** Tarefas a realizar **
(A) Responda, com base no texto sobre presépios e folias em Minas:
(i) Quantos grupos de folia em atividade o Iepha-MG mapeou no estado?
(ii) Em que data as folias de Minas foram reconhecidas como patrimônio cultural?
(iii) Quantas residências o circuito de visitação de Santa Luzia reúne nesta edição?
(B) Transcreva do texto sobre presépios e folias em Minas todo o trecho que vai de "Há dois anos, os" até "não tem limites.".

━━━ Texto fornecido ━━━

Há dois anos, os irmãos Gabrich fizeram um oratório para homenagear a sagrada família e, como todos os anos, usam a criatividade para mudar o ambiente, certos de que a imaginação não tem limites.
Conforme as pesquisas, as folias se tornaram uma tradição importante no Brasil e, de forma muito especial, em Minas. No estado, a celebração encontrou terreno fértil, fincando raízes em todas as regiões e se perpetuando ao longo dos séculos. O Iepha-MG mapeou, com a ajuda das prefeituras, mais de 1,8 mil grupos em atividade no estado. Em nota, a direção da instituição informa que “a visitação dos presépios é um dos ritos mais significativos nos giros realizados pelas folias de Minas, reconhecidas como patrimônio cultural em 6 de janeiro de 2017”.
Circuito e jornada
Casas abertas para a beleza, a cultura e a contemplação. Em Santa Luzia, na Região Metropolitana de Belo Horizonte, já começou o circuito de visitação dos presépios, organizado pela prefeitura local, via Secretaria Municipal de Cultura e Turismo. Em sua 15ª edição, a iniciativa irá até 6 de janeiro, reunindo, desta vez, 48 residências de vários bairros. Fazendo jus à hospitalidade mineira, os donos e donas das casas abrem as portas para receber as pessoas e mostrar as figuras e bichinhos que passam de geração a geração. Muitos dos elementos do cenário, como os panos cobertos de esmeril e pedrinhas de vidro, são feitos artesanalmente na cidade. Contatos pelo telefone (31) 3641-4791, com Ana Luíza. Este ano, a cidade terá ainda a 2ª Jornada de Santos Reis, em 4 de janeiro, a partir das 9h, numa realização da Associação Cultural Comunitária de Santa Luzia.

━━━ Itens fornecidos ━━━

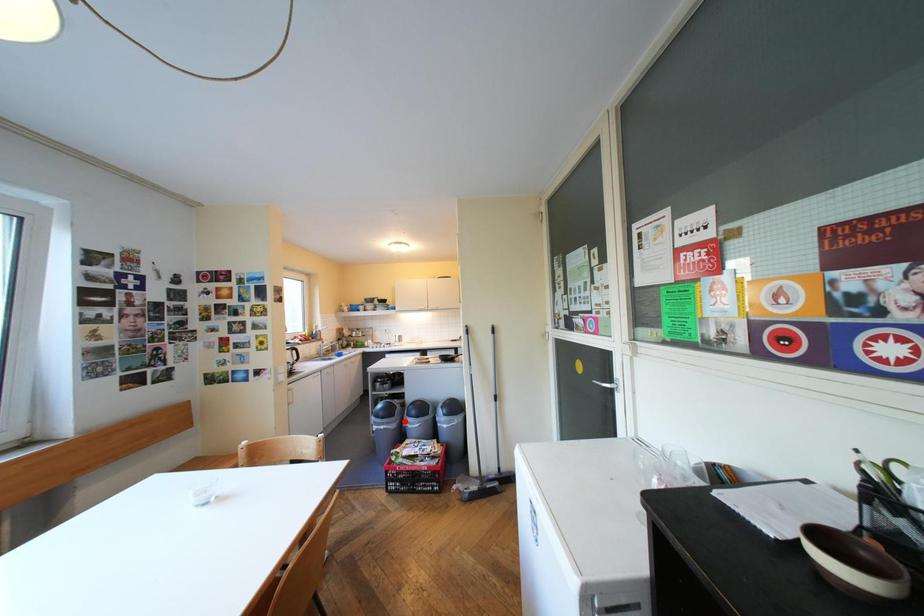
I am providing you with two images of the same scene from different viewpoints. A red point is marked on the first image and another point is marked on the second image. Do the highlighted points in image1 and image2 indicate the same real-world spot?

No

━━━
━━━ Itens fornecidos ━━━

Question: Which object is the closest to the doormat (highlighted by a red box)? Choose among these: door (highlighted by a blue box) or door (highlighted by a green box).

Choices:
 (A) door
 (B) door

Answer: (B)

━━━

** Respostas aos problemas **
(A)
(i) Mais de 1,8 mil grupos.
(ii) Em 6 de janeiro de 2017.
(iii) 48 residências.

(B)
Há dois anos, os irmãos Gabrich fizeram um oratório para homenagear a sagrada família e, como todos os anos, usam a criatividade para mudar o ambiente, certos de que a imaginação não tem limites.